Kolejna ważna kryptowaluta powstała w 2015 roku, po części wykorzystując mechanizmu znane z Bitcoinów. Różnica polega między innymi na możliwości tworzenia algorytmów zaprogramowanych do wykonywania określonych działań. Ethereum dzięki temu jest wykorzystywane między innymi do zbiórek na dany cel (także crowdfundingu) oraz na dzielenie środków pomiędzy poszczególnymi udziałowcami.

Ripple

O ile Bitcoin czy Ethereum należą do środków płatniczych o nieustalonym odgórnie zasobie, to w przypadku Ripple twórcy ograniczyli wielkość jednostek (na 100 mld). Możliwość współpracy z tradycyjnym sektorem bankowym i instytucjami finansowymi to ogromna zaleta Ripple, dzięki której minimalizuje się ryzyko nadmiernej spekulacji.

Altcoin i Shitcoin

Zdarza się, że niektóre nazwy własne produktów czy firm z biegiem lat stają się określeniami całej grupy towarów, także produkowanych przez konkurencję (przykładem mogą być adidasy, dla wielu będące synonimem butów sportowych).

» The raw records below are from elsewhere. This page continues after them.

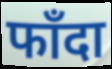
फाँदा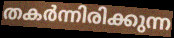
തകർന്നിരിക്കുന്ന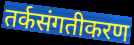
तर्कसंगतीकरण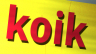
koik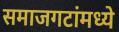
समाजगटांमध्येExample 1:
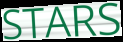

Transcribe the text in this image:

STARS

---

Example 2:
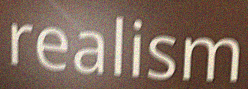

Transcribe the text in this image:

realism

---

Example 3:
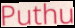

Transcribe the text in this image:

Puthu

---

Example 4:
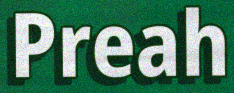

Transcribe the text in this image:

Preah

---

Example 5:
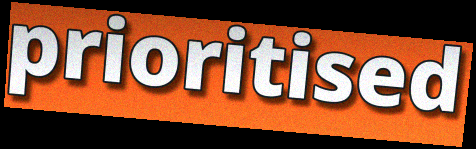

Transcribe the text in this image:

prioritisedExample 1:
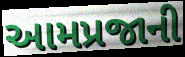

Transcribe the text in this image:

આમપ્રજાની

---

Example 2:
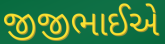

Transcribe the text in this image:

જીજીભાઈએ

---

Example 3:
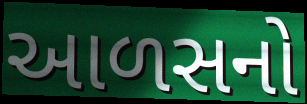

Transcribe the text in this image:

આળસનો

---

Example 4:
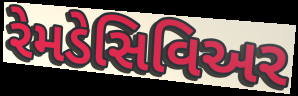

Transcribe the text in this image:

રેમડેસિવિઅર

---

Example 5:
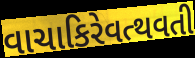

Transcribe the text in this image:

વાચાકિરેવત્થવતી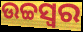
ଉଚ୍ଚସ୍ଵର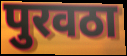
पुरवठा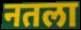
नतला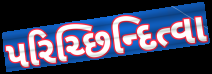
પરિચ્છિન્દિત્વા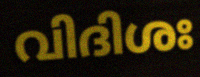
വിദിശഃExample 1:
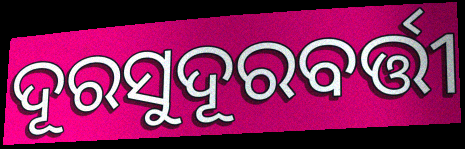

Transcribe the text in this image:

ଦୂରସୁଦୂରବର୍ତ୍ତୀ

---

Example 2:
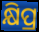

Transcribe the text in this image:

କ୍ଷିପ୍ର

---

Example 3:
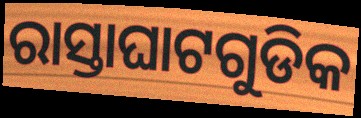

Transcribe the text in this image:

ରାସ୍ତାଘାଟଗୁଡିକ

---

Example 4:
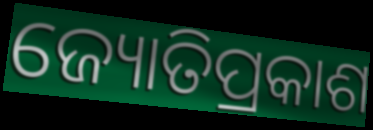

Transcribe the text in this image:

ଜ୍ୟୋତିପ୍ରକାଶ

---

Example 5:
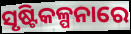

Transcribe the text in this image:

ସୃଷ୍ଟିକଳ୍ପନାରେ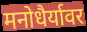
मनोधैर्यावर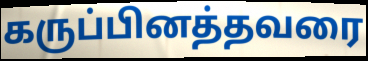
கருப்பினத்தவரை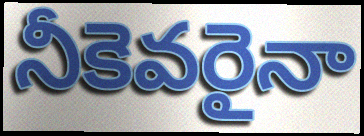
నీకెవరైనా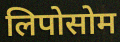
लिपोसोमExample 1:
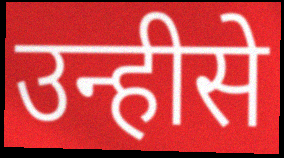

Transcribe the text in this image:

उन्हीसे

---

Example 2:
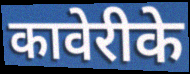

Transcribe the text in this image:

कावेरीके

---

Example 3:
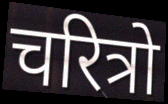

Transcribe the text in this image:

चरित्रो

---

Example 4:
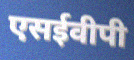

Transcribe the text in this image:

एसईवीपी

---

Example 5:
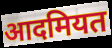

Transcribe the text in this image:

आदमियत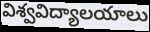
విశ్వవిద్యాలయాలు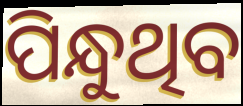
ପିନ୍ଧୁଥିବ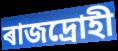
ৰাজদ্ৰোহী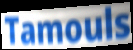
TamoulsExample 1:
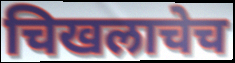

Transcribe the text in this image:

चिखलाचेच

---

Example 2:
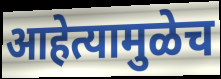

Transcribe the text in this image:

आहेत्यामुळेच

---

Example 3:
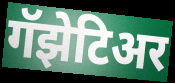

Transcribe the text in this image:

गॅझेटिअर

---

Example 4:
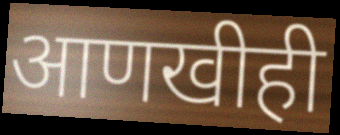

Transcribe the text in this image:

आणखीही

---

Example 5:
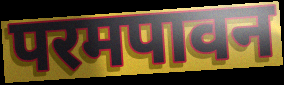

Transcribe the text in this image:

परमपावन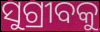
ସୁଗ୍ରୀବକୁ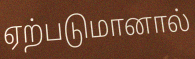
ஏற்படுமானால்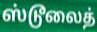
ஸ்டூலைத்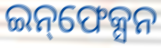
ଇନ୍‌ଫେକ୍ସନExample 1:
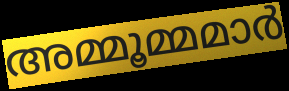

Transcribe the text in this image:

അമ്മൂമ്മമാർ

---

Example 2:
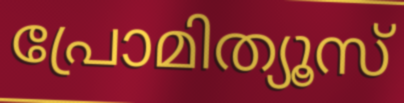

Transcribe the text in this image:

പ്രോമിത്യൂസ്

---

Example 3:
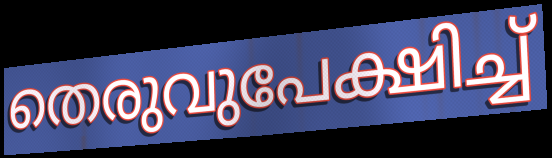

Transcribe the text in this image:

തെരുവുപേക്ഷിച്ച്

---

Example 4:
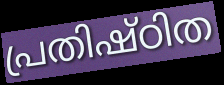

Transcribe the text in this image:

പ്രതിഷ്ഠിത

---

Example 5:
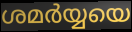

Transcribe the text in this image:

ശമർയ്യയെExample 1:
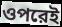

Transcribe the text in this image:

ওপরেই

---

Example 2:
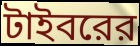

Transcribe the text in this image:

টাইবরের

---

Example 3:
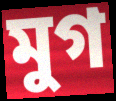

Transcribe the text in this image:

মুগ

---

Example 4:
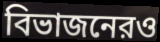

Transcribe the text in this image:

বিভাজনেরও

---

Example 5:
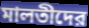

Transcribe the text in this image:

মালতীদের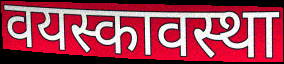
वयस्कावस्था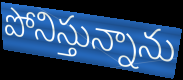
పోనిస్తున్నానుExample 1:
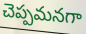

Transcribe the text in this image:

చెప్పమనగా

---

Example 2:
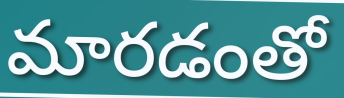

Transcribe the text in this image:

మారడంతో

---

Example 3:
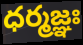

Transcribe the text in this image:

ధర్మజ్ఞః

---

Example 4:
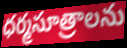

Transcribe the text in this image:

ధర్మసూత్రాలను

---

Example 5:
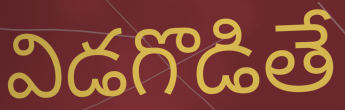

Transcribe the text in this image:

విడగొడితే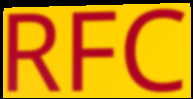
RFC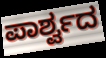
ಪಾರ್ಶ್ವದ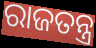
ରାଜତନ୍ତ୍ରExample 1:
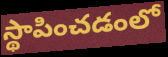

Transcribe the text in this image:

స్థాపించడంలో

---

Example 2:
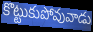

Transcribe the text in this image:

కొట్టుకుపోవువాడు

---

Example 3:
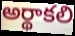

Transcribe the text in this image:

అర్థాకలి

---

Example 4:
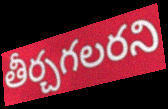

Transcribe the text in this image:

తీర్చగలరని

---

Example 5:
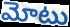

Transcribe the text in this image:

మోటు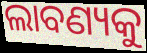
ଲାବଣ୍ୟକୁ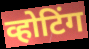
व्होटिंग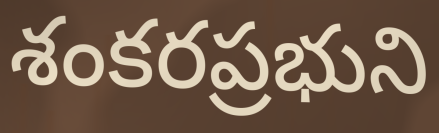
శంకరప్రభుని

Także osoby nieśledzące nowinek z branży finansowej często utożsamiają Bitcoina z każdą kryptowalutą (to zarówno nobilitacja, jak i utrudnienie). Stąd aby ograniczyć ryzyko nieprawidłowego rozpoznania, pojawiło się określenie Altcoin – czyli każdej innej kryptowaluty, która nie jest Bitcoinem. Innym branżowym pojęciem rozpoznawanym na całym świecie jest Shitcoin – odnoszący się do każdej kryptowaluty (poza Bitcoinem), która nie dość, że nie wnosi niczego istotnego na rynki finansowe, to jeszcze często bywa przedmiotem nadmiernej spekulacji, w tym oszustw.

Wielkość rynku

Fachowcy śledzący rynki forex, szacują, że rynek kryptowalut wart jest ponad 300 mld USD, z czego trzecia część to wysokość obrotów. Wirtualny pieniądz z zasady ma zapewniać bezpieczeństwo zawieranych drogą online transakcji bez powiązania z bankami centralnymi. Kursowe zmiany, tak jak na rynku tradycyjnych walut, mogą być elementem inwestycji lub gry o wysokie stawki.